-- Opening Marker --

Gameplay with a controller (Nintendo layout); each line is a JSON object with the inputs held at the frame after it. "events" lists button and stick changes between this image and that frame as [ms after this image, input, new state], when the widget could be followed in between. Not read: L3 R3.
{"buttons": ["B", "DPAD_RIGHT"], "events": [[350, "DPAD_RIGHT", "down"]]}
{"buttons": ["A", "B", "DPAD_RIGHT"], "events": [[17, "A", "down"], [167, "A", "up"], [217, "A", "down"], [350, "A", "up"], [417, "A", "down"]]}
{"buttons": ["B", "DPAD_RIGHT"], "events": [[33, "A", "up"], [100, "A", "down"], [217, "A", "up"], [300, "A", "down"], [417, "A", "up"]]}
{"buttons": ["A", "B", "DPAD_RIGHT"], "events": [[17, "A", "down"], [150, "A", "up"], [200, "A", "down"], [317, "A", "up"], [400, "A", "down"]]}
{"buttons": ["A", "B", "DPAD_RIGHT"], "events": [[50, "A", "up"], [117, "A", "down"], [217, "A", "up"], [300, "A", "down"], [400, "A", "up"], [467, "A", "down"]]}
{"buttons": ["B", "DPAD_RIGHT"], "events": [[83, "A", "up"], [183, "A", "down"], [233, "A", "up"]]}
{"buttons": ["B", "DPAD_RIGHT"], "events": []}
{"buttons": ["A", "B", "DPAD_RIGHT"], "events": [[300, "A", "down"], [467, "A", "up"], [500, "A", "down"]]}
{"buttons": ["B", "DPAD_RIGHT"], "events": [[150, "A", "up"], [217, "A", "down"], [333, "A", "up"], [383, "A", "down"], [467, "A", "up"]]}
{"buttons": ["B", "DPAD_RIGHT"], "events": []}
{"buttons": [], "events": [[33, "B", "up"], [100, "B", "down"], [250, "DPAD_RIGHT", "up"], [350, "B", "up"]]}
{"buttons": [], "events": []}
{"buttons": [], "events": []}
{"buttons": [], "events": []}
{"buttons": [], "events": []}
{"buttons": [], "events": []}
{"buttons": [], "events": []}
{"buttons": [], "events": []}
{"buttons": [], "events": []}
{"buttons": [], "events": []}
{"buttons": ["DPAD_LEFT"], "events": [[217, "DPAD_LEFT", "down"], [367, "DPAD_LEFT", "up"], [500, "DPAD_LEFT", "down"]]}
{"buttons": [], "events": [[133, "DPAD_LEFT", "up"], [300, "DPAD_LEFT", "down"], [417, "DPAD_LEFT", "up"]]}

-- Closing Marker --

Exercise details — Go through the records above and set each one down exactly, please.

Your solution —
Gameplay with a controller (Nintendo layout); each line is a JSON object with the inputs held at the frame after it. "events" lists button and stick changes between this image and that frame as [ms after this image, input, new state], when the widget could be followed in between. Not read: L3 R3.
{"buttons": ["B", "DPAD_RIGHT"], "events": [[350, "DPAD_RIGHT", "down"]]}
{"buttons": ["A", "B", "DPAD_RIGHT"], "events": [[17, "A", "down"], [167, "A", "up"], [217, "A", "down"], [350, "A", "up"], [417, "A", "down"]]}
{"buttons": ["B", "DPAD_RIGHT"], "events": [[33, "A", "up"], [100, "A", "down"], [217, "A", "up"], [300, "A", "down"], [417, "A", "up"]]}
{"buttons": ["A", "B", "DPAD_RIGHT"], "events": [[17, "A", "down"], [150, "A", "up"], [200, "A", "down"], [317, "A", "up"], [400, "A", "down"]]}
{"buttons": ["A", "B", "DPAD_RIGHT"], "events": [[50, "A", "up"], [117, "A", "down"], [217, "A", "up"], [300, "A", "down"], [400, "A", "up"], [467, "A", "down"]]}
{"buttons": ["B", "DPAD_RIGHT"], "events": [[83, "A", "up"], [183, "A", "down"], [233, "A", "up"]]}
{"buttons": ["B", "DPAD_RIGHT"], "events": []}
{"buttons": ["A", "B", "DPAD_RIGHT"], "events": [[300, "A", "down"], [467, "A", "up"], [500, "A", "down"]]}
{"buttons": ["B", "DPAD_RIGHT"], "events": [[150, "A", "up"], [217, "A", "down"], [333, "A", "up"], [383, "A", "down"], [467, "A", "up"]]}
{"buttons": ["B", "DPAD_RIGHT"], "events": []}
{"buttons": [], "events": [[33, "B", "up"], [100, "B", "down"], [250, "DPAD_RIGHT", "up"], [350, "B", "up"]]}
{"buttons": [], "events": []}
{"buttons": [], "events": []}
{"buttons": [], "events": []}
{"buttons": [], "events": []}
{"buttons": [], "events": []}
{"buttons": [], "events": []}
{"buttons": [], "events": []}
{"buttons": [], "events": []}
{"buttons": [], "events": []}
{"buttons": ["DPAD_LEFT"], "events": [[217, "DPAD_LEFT", "down"], [367, "DPAD_LEFT", "up"], [500, "DPAD_LEFT", "down"]]}
{"buttons": [], "events": [[133, "DPAD_LEFT", "up"], [300, "DPAD_LEFT", "down"], [417, "DPAD_LEFT", "up"]]}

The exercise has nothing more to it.